We have been told that this bill will be modified at committee to address the many concerns that have been raised, which I have only barely scratched the surface of here today. This presupposes the outcome of the committee hearing. As members know, committees are their own masters. To modify the substance of the bill, the unanimous consent of the chamber is required. We have seen that this is not achievable.
Procedurally, a bill at committee cannot simply be redrawn. Amendments may be proposed by members, but it is up to the committee to adopt or reject them. Significant changes are not in order, and the chair of the committee and the Speaker of the House have a responsibility, a duty deeply established in parliamentary convention, to rule as out of order any changes that are beyond the scope of a bill.
To get a bill to committee, the House must agree with it in principle. To change it, the committee must keep it within that principle.

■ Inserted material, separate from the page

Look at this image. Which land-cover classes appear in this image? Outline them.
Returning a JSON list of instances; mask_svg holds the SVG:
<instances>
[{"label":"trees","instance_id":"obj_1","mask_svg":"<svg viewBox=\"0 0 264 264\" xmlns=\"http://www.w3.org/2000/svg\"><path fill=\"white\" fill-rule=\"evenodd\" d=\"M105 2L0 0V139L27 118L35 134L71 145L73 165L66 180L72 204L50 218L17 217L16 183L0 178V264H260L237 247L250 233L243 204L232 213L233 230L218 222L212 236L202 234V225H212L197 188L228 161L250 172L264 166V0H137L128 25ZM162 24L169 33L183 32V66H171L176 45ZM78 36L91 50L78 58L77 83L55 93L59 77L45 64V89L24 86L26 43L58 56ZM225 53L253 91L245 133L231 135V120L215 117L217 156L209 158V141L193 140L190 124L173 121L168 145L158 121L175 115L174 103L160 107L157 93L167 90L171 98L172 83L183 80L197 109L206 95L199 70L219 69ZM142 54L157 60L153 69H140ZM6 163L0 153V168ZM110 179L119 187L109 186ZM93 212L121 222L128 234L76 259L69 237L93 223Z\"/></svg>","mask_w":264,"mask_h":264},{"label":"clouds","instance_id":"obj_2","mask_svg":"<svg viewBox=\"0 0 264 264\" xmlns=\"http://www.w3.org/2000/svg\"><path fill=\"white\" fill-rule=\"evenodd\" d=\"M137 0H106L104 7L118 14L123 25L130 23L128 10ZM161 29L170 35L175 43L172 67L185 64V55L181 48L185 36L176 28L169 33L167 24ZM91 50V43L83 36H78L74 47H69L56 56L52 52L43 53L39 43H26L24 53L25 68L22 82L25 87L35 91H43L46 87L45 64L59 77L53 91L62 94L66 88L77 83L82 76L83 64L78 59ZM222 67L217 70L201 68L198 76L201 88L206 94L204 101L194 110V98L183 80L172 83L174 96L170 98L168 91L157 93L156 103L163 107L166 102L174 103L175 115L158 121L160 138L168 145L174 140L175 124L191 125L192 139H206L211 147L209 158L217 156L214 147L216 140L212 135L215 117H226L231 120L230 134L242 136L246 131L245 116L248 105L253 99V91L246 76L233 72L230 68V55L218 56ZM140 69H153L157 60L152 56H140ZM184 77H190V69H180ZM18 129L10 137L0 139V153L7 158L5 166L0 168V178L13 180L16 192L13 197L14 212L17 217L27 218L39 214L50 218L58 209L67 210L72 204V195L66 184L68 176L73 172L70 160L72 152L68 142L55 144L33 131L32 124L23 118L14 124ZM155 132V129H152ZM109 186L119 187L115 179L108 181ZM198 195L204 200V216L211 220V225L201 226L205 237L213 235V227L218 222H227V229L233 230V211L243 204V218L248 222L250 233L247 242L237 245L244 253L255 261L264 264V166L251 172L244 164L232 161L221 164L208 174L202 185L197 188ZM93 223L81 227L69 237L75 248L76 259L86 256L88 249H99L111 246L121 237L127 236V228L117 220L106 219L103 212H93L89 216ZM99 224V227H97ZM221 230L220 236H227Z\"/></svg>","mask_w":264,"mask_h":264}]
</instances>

For me to vote for this bill at second reading, I must agree with the text as it is written in principle. I do not believe that hunters, fishermen, trappers, farmers, homesteaders, and others working with animals belong in prison. I do not agree with the bill in principle. I hope that my colleagues will have the wisdom and the foresight to reject the bill, to kill it without further pain or suffering.
The Bill was ultimately defeated at second reading, with the Cabinet, most rural Liberals, and most Conservatives opposing it, and tepid changes around the edges of animal rights law were made later in the term. The core issues of the Bill and how to solve them in a way that satisfies everyone have yet to be meaningfully addressed.